| PROBLEMS TO WORK ON |
**a)** Answer the following from the abstract on short usability scales, using one line per answer:
(i) How many items make up the System Usability Scale?
(ii) Of which items does the UMUX-LITE consist?
(iii) On what website was the usability test performed?
**b)** Write the next part of the abstract on short usability scales for disabled users, continuing after its final sentence.

──────── TEXT BLOCK ────────

Abstract
Short scales of user satisfaction analysis are largely applied in usability studies as part of the measures to assess the interaction experience of users. Among the traditional tools, System Usability Scale (SUS), composed of 10 items, is the most applied quick evaluation scale. Recently, researchers have proposed two new and shorter scales: the Usability Metric for User Experience (UMUX), composed of four items, and the UMUX-LITE, which consists of only the two positive items of UMUX. Despite their recent creation, researchers in human-computer interaction (HCI) have already showed that these two tools are reliable and strongly correlated to each other [1–3]. Nevertheless, there are still no studies about the use of these questionnaires with disabled users. As HCI experts claim [4–7], when disabled and elderly users are included in the assessment cohorts, they add to the overall analysis alternative and extended perspectives about the usability of a system. This is particularly relevant to those interfaces that are designed to serve a large population of end-users, such as websites of public administration or public services. Hence, for a practitioner adding to the evaluation cohorts a group of disabled people may sensibly extend number and types of errors identified during the assessment. One of the major obstacles in creating mixed cohorts is due to the increase in time and costs of the evaluation. Often, the budget does not support the inclusion of disabled users in the test. In order to overcome these hindrances, the administering to disabled users of a short questionnaire—after a period of use (expert disabled costumers) or after an interaction test performed through a set of scenario-driven tasks (novice disabled users)—permits to achieve a good trade-off between a limited effort in terms of time and costs and the advantage of evaluating the user satisfaction of disabled people in the use of websites. To date, researchers have neither analyzed the use of SUS, UMUX, and UMUX-LITE by disabled users, nor the reliability of these tools, or the relationship among those scales when administrated to disabled people.
In this paper, we performed a usability test with 10 blind and 10 sighted users on the Italian website of public train transportation to observe the differences between the two evaluation cohorts in terms of: (i) number of identified errors, (ii) average score of the three questionnaires, and (iii) reliability and correlation of the three scales.

──────── PROVIDED DATA ────────

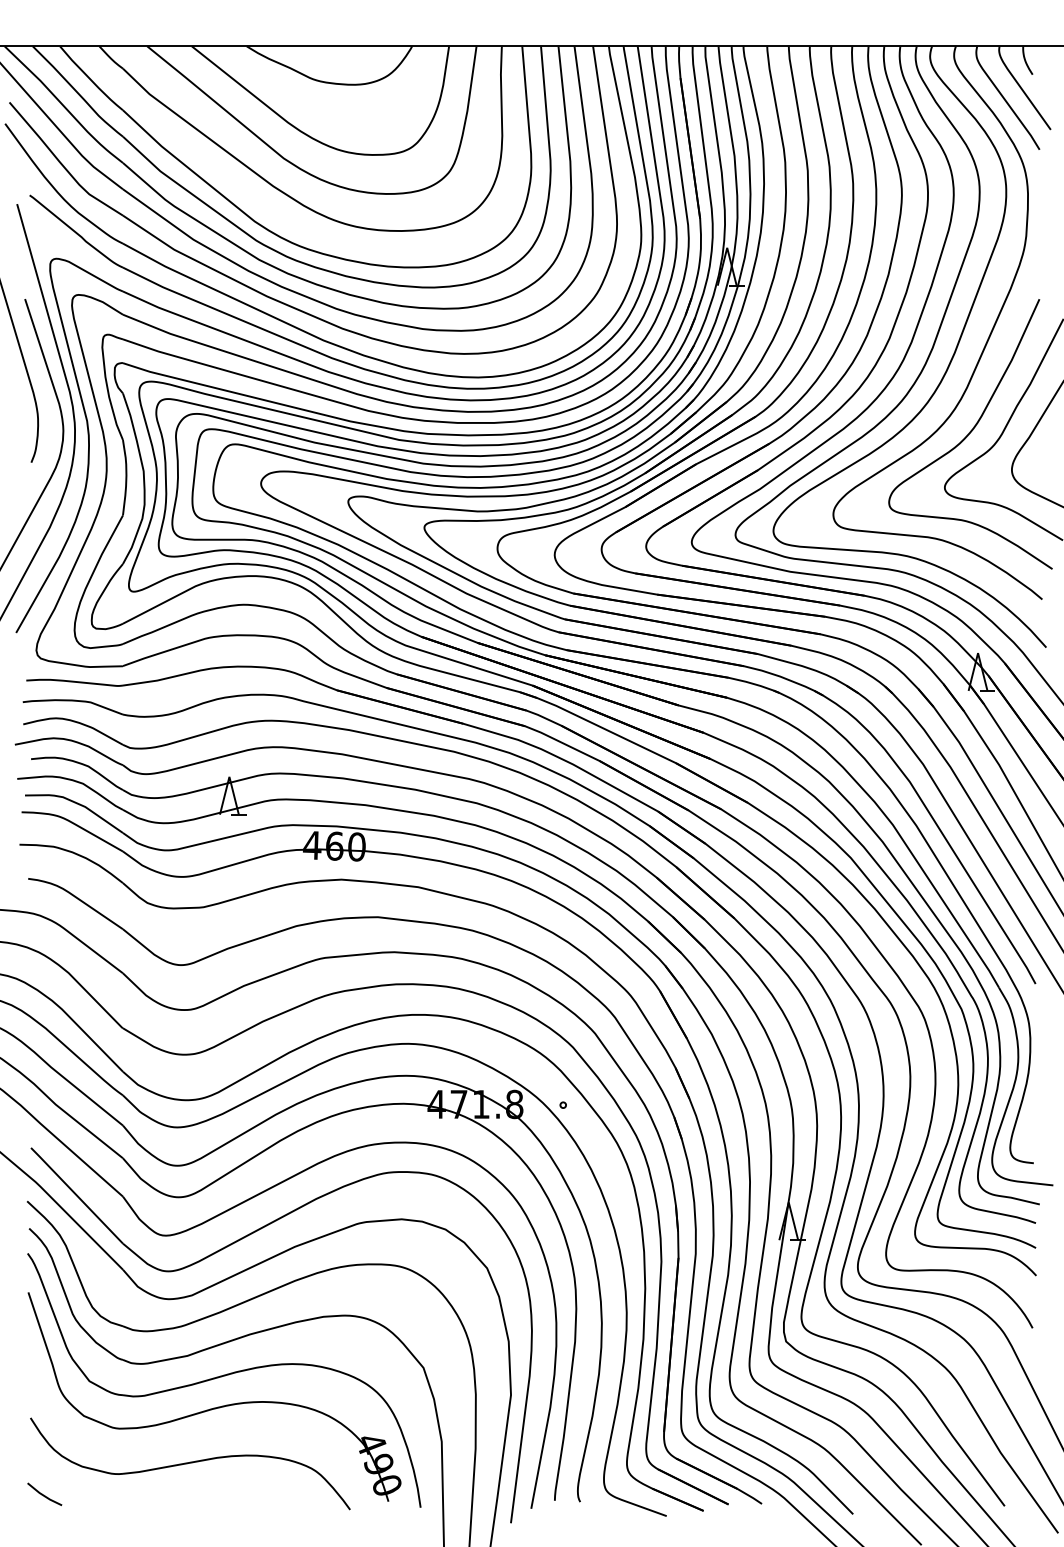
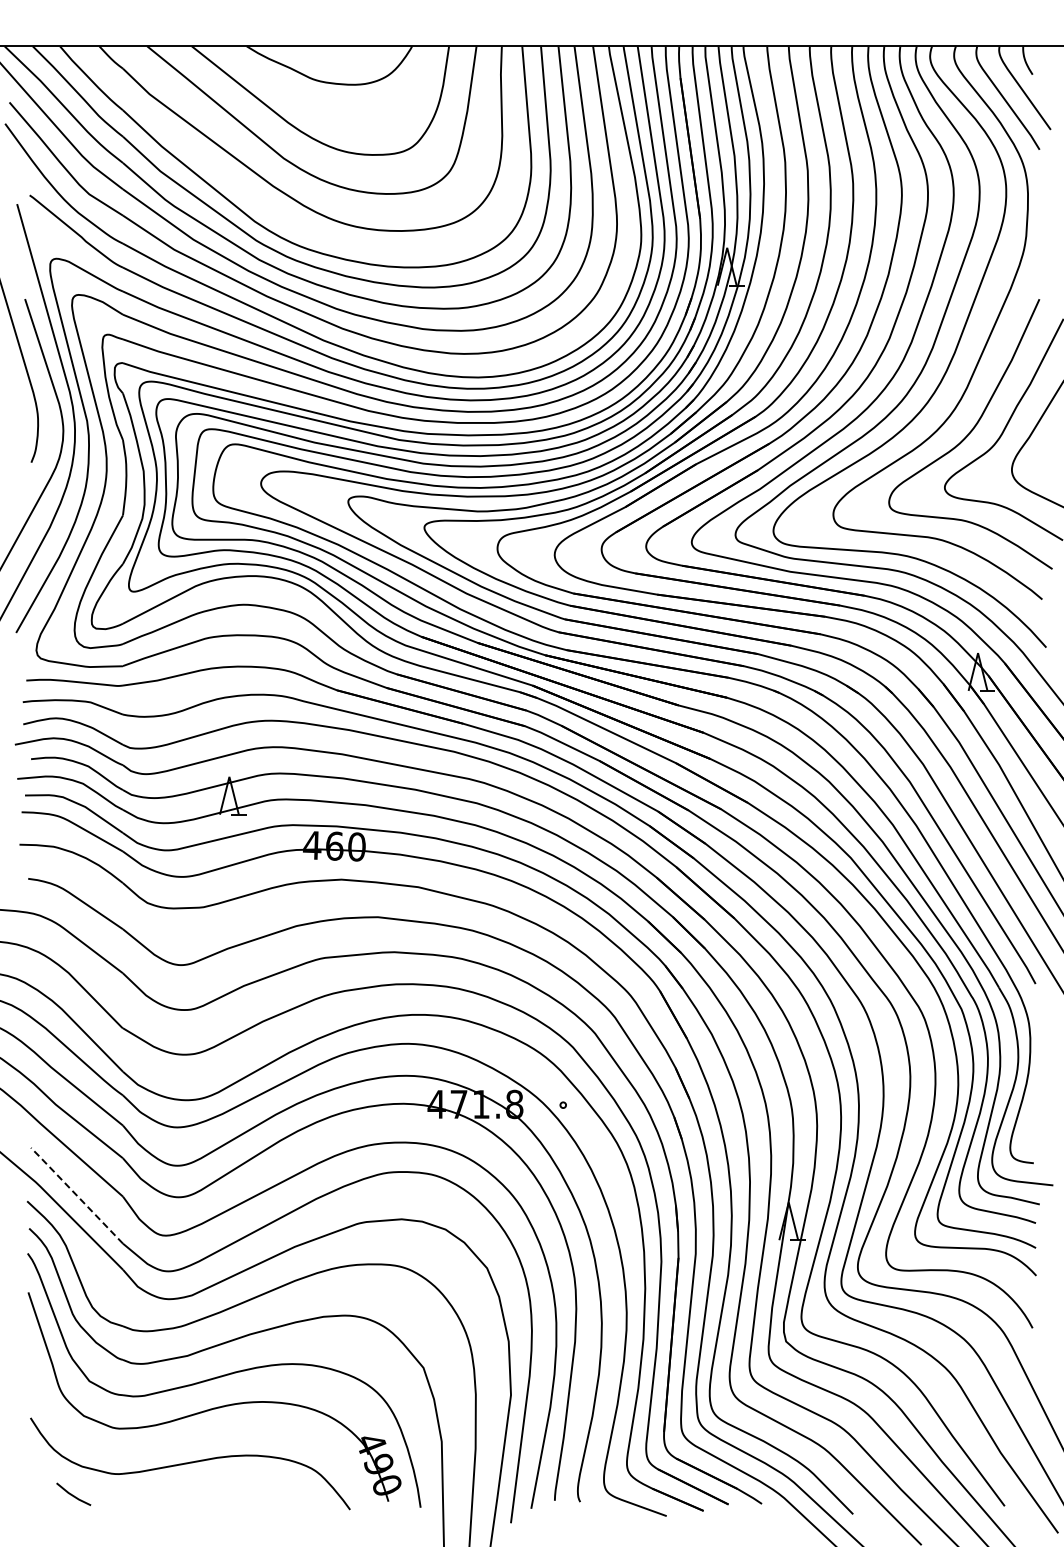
line at (76, 1194): solid -> dashed
line at (43, 1494) position: (43, 1494) -> (72, 1494)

────────

| ANSWERS TO THE EXERCISE |
**a)**
(i) 10 items.
(ii) Only the two positive items of UMUX.
(iii) The Italian website of public train transportation.

**b)**
The outcomes confirmed that the three scales, when administered to blind or sighted users, are reliable (Cronbach’s α > 0.8), though UMUX reliability with disabled users is lower than expected (Cronbach’s α < 0.5). Moreover, all the scales are strongly correlated (p < .001) in line with previous studies. Nevertheless, significant differences were identified between sighed and blind participants in terms of (i) number of errors experienced during the interaction and (ii) average satisfaction rated through the three questionnaires. Our data show, in agreement with previous studies, that disabled users have divergent perspectives on satisfaction in the use of a website. The insight of disabled users could be a key factor to improve the usability of those interfaces which aim to serve a large population, such as websites of public administration and services. In sum, we argue that to preserve the budget and even incorporate disabled users’ perspectives in the evaluation reports with minimal costs, practitioners may reliably test the satisfaction by administrating SUS and UMUX or UMUX-LITE to a mixed sample of users with and without disability.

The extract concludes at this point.